Criticisms aside, there were good things about the music video as well. I had originally disdained upon their outfits, and for the most part I still hold to that, although I concede that at least they look better in the MV. Really, Seungri’s and Daesung’s and even T.O.P’s don’t look so bad. I found Seungri looking very cute, Spock haircut and all. G-Dragon still looks like a turtle with that jacket, though, and Taeyang looks like he just rolled out of bed. I found the cinematography and setting beautiful. New York City is always gorgeous but it especially fits the “bad boy” image of this song. Overall, it wasn’t a bad MV, in spite of its lack of creativity. I liked it and I did download it onto my iPhone.
Working with Brooklyn based film production team, Agon Creative, for both “Blue” and “Bad Boy”, each MV represents two sides of the same coin that is YG Entertainment’s flagship group. One that has grown within the past year by overcoming difficult experiences that, in other instances, would have lead to disband yet only made them more keen to return.
“Fantastic Baby” MV
Reviewed by Gaya
What do Apache Indian, A. R. Rahman and Big Bang have in common? Why, all three like to Boom Shakalaka, of course (or some variation thereof). I’ve been looking forward to this MV ever since I saw the Naver teaser for the song, and I have to say that I enjoyed aspects of it.

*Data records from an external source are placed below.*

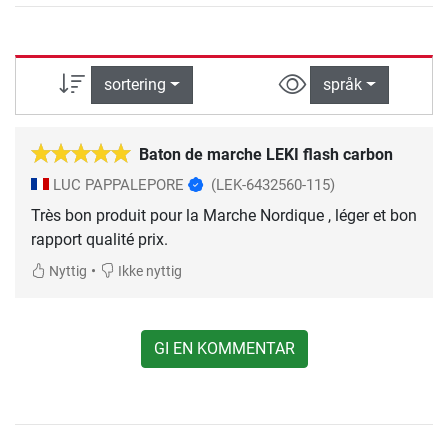
sortering
språk
Baton de marche LEKI flash carbon
LUC PAPPALEPORE
(LEK-6432560-115)
Très bon produit pour la Marche Nordique , léger et bon
rapport qualité prix.
•
Nyttig
Ikke nyttig
GI EN KOMMENTAR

The MV starts with a quick shot of an owl perched on a lamp post surrounded by debris. In Asia, owls are usually seen as ill omens and markers of death. The owl may have been used to foreshadow the upcoming battle in the MV. As for the actual song, it’s perfect headbanging, throw-your-hands-in-the-air party music; in fact, attempts by me to seriously analyse this MV were temporarily stymied by the — you guessed it — Boom Shakalakas. The rest of the lyrics contain the usual bragging, and there’s really only one truly unfortunate line: “Mama I wanna be your lover.”
The main storyline of the MV involves the battle between black-clad anti-music troops and white-masked music lovers. The former most likely represent the censor-happy Ministry of Gender Equality and Family, and the latter the average music fan; the two sides battle it out, with the white side prevailing, and the MV culminates in a victory celebration dance party with the Big Bang members, where the white masks are removed to reveal normal people underneath. The message of everyday people working together to overcome oppression is nice, but it gets lost in all the other crazy things going on in this MV, and in the end the message is pretty much rendered impotent. I mean, what is going to capture my attention more: the stifling of creativity by the government, or a shackled Daesung? I initially thought he had been captured by MOGEF, but then I realised that there was no way they would allow him to be that hot while under their custody. In fact the thing to elicit the strongest reaction from me was Taeyang meditating… while wearing shoes. That’s just rude, Sol. And I think the less said about poor Seungri, the better. It hurts too much.
That said, though, there were some things I liked, most of them TOP-related. I love how TOP’s eyes are done to make them appear wider, as well as his solo scenes, where he seemed to have become a Hogwarts painting. I also love his ventriloquism skills, which have really improved over the last few MVs — and, of course, the boom shakalaka, boom shakalaka. And I may be the only one, but I loved G-Dragon’s Rapunzel hair. It was getting longer and longer anyway, and I feel that they just brought the hairstyle to its natural conclusion. So now, maybe we can change it?